_The problem_
Take every line from the material that has the word "wrist" in it.

_Data provided_
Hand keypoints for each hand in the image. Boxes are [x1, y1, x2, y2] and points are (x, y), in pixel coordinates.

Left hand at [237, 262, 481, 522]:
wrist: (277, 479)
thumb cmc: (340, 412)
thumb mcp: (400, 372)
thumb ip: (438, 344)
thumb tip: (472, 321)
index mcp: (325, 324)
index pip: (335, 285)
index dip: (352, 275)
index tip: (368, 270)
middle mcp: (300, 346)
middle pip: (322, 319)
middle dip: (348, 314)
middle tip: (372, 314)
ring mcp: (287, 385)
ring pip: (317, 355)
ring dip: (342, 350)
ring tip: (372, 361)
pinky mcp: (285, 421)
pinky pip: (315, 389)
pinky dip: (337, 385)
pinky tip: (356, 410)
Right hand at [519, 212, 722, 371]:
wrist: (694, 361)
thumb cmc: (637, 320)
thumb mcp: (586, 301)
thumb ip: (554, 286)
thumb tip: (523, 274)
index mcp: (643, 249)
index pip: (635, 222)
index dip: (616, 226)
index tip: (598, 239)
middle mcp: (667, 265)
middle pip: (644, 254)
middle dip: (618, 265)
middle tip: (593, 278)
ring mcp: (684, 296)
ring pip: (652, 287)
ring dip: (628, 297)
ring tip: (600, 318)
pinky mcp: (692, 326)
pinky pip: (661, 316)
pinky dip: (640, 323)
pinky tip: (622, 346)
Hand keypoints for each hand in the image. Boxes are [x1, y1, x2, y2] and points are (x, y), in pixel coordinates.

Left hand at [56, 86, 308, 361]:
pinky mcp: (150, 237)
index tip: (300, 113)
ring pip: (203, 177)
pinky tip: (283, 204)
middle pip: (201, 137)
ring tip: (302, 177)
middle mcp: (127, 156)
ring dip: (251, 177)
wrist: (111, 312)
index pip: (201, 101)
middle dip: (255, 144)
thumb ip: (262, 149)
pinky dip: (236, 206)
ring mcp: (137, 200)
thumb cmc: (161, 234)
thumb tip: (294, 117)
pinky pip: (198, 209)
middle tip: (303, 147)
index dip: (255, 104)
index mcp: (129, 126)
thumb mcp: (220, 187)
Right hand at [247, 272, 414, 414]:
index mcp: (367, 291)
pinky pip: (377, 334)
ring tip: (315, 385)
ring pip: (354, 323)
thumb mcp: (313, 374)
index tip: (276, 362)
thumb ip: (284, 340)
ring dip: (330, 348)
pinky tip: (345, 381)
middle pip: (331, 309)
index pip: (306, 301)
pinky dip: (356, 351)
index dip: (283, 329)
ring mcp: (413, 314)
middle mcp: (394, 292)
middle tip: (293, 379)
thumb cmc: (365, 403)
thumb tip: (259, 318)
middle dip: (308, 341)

---

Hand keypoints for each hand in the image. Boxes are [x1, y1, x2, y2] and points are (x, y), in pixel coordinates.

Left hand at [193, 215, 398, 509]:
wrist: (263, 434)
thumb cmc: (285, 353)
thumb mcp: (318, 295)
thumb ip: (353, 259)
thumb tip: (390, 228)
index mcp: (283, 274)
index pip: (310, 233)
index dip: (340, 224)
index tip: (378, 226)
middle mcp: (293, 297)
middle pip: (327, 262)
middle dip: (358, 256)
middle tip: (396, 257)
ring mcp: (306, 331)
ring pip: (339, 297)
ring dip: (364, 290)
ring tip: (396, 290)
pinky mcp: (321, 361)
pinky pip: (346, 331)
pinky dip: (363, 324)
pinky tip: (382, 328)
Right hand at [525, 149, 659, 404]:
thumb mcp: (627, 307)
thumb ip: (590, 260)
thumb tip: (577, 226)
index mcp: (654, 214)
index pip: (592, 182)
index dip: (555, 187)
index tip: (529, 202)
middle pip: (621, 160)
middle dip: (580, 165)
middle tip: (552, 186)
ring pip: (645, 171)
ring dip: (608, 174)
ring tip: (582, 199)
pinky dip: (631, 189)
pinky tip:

...

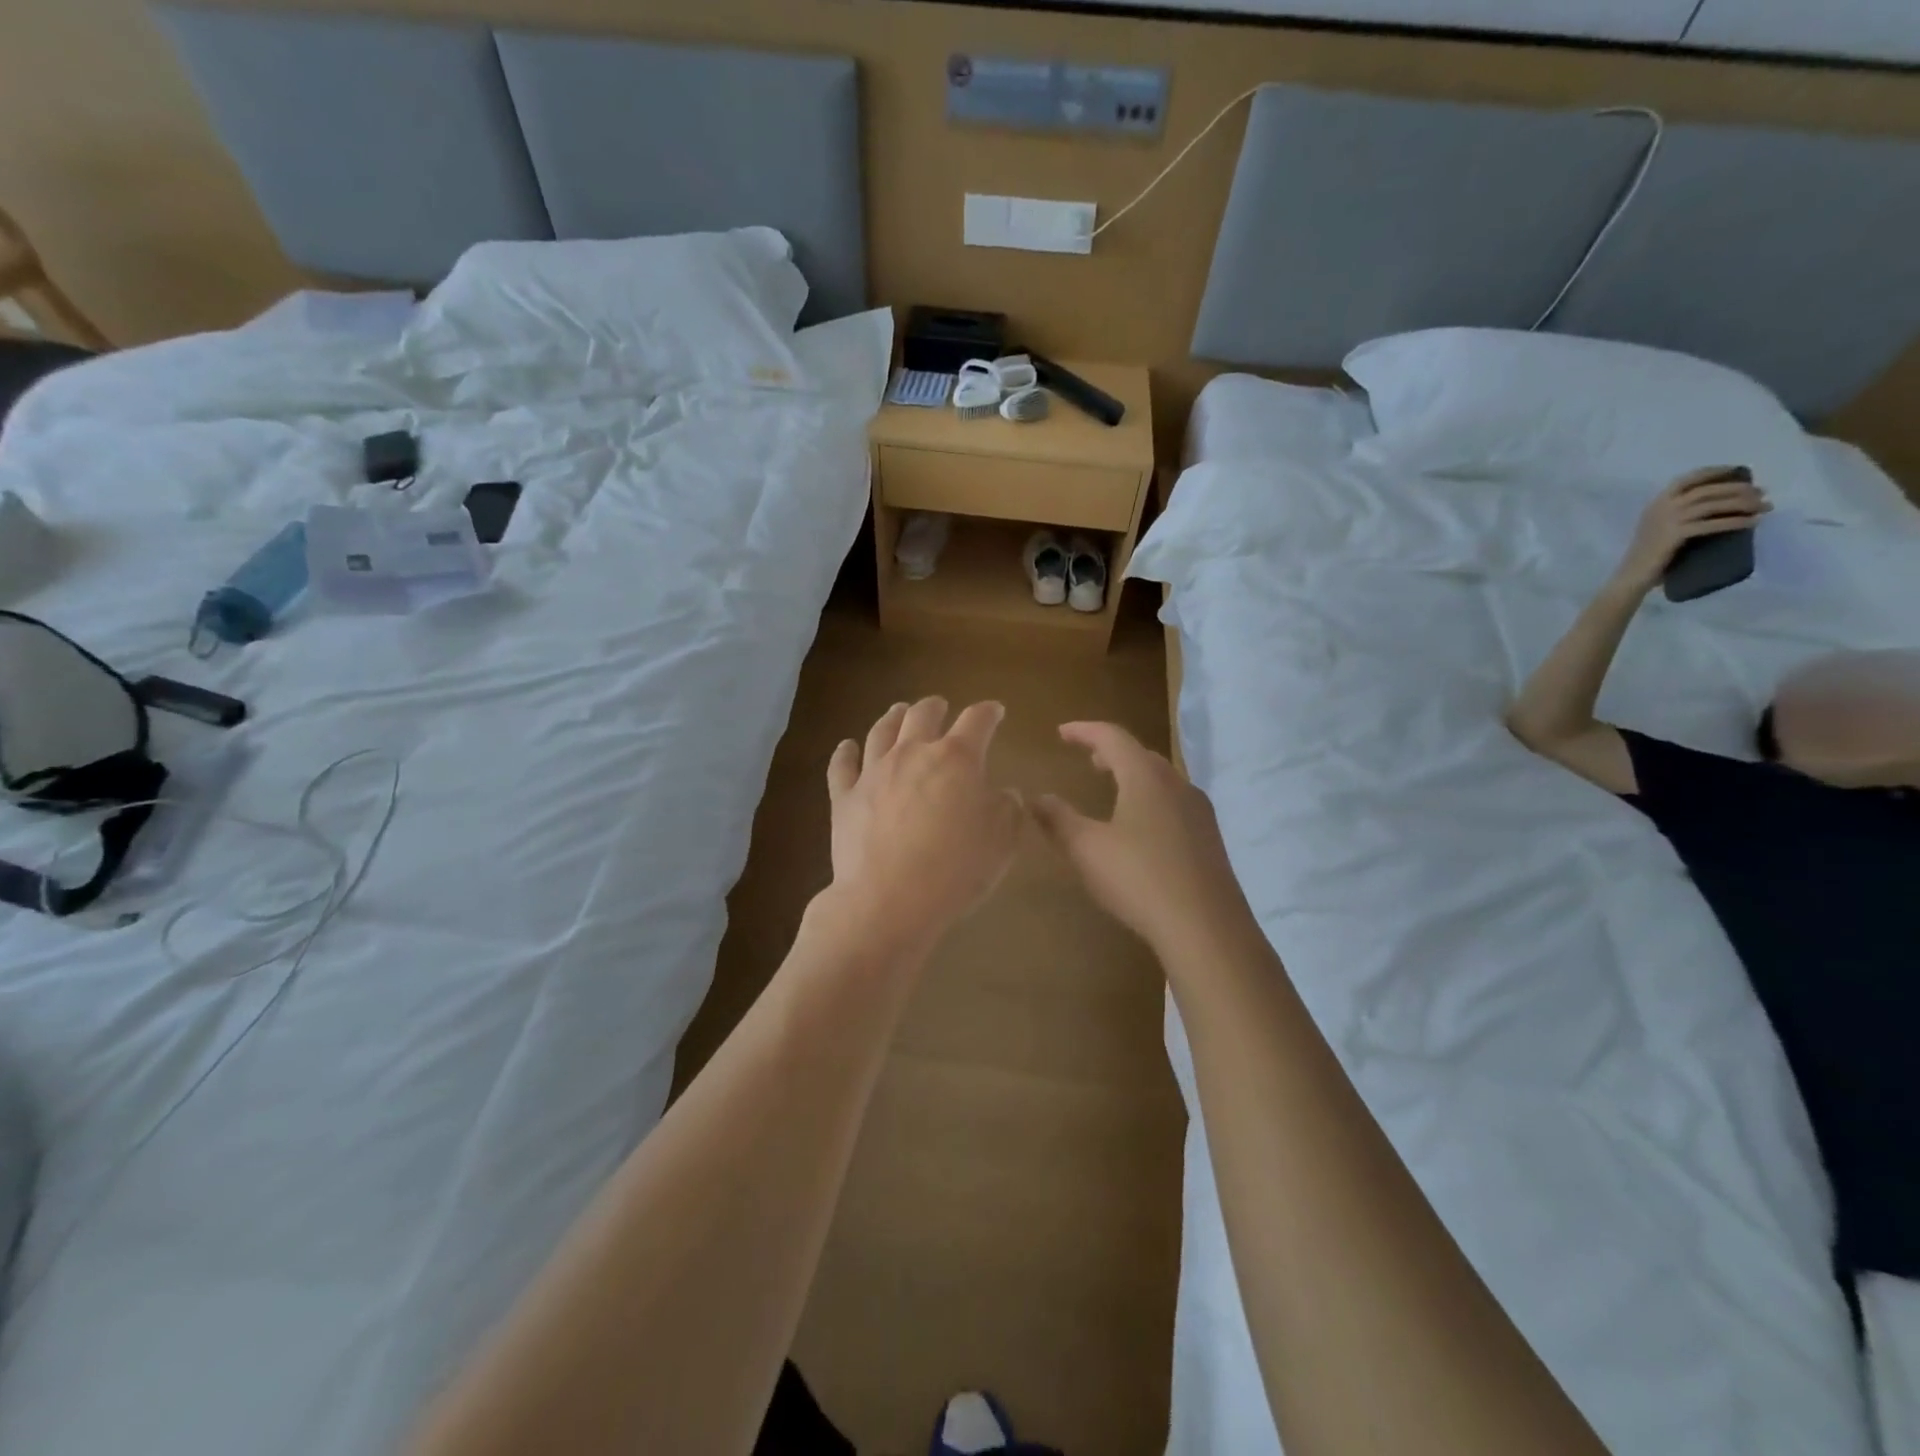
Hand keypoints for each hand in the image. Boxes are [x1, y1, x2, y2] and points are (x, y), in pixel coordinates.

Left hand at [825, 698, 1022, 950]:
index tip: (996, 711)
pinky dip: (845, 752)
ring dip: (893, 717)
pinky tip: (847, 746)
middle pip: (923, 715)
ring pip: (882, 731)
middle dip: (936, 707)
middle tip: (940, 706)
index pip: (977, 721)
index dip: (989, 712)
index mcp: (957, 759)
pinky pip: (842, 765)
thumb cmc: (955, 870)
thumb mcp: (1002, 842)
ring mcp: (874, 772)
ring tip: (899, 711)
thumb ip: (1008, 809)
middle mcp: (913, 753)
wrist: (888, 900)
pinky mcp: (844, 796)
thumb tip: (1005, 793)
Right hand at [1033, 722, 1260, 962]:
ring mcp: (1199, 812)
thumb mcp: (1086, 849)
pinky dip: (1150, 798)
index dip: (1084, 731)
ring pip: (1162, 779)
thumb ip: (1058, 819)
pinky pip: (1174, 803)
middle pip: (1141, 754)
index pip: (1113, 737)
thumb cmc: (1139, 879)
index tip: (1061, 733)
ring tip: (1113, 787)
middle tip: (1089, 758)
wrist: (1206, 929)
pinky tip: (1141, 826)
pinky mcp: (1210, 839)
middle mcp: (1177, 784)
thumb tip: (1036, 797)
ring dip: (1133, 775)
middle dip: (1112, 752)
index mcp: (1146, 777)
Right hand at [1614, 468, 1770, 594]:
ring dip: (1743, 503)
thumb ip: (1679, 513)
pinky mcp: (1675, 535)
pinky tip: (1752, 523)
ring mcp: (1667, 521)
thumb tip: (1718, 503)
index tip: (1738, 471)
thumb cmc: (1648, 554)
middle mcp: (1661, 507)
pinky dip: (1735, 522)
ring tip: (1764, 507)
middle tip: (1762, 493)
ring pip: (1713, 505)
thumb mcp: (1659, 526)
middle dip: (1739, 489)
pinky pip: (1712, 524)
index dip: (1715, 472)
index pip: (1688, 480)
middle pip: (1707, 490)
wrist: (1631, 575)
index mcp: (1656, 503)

_Result for this exercise_
wrist: (277, 479)
wrist: (694, 361)
wrist: (111, 312)
wrist: (263, 434)
wrist: (888, 900)
wrist: (1206, 929)
wrist: (1631, 575)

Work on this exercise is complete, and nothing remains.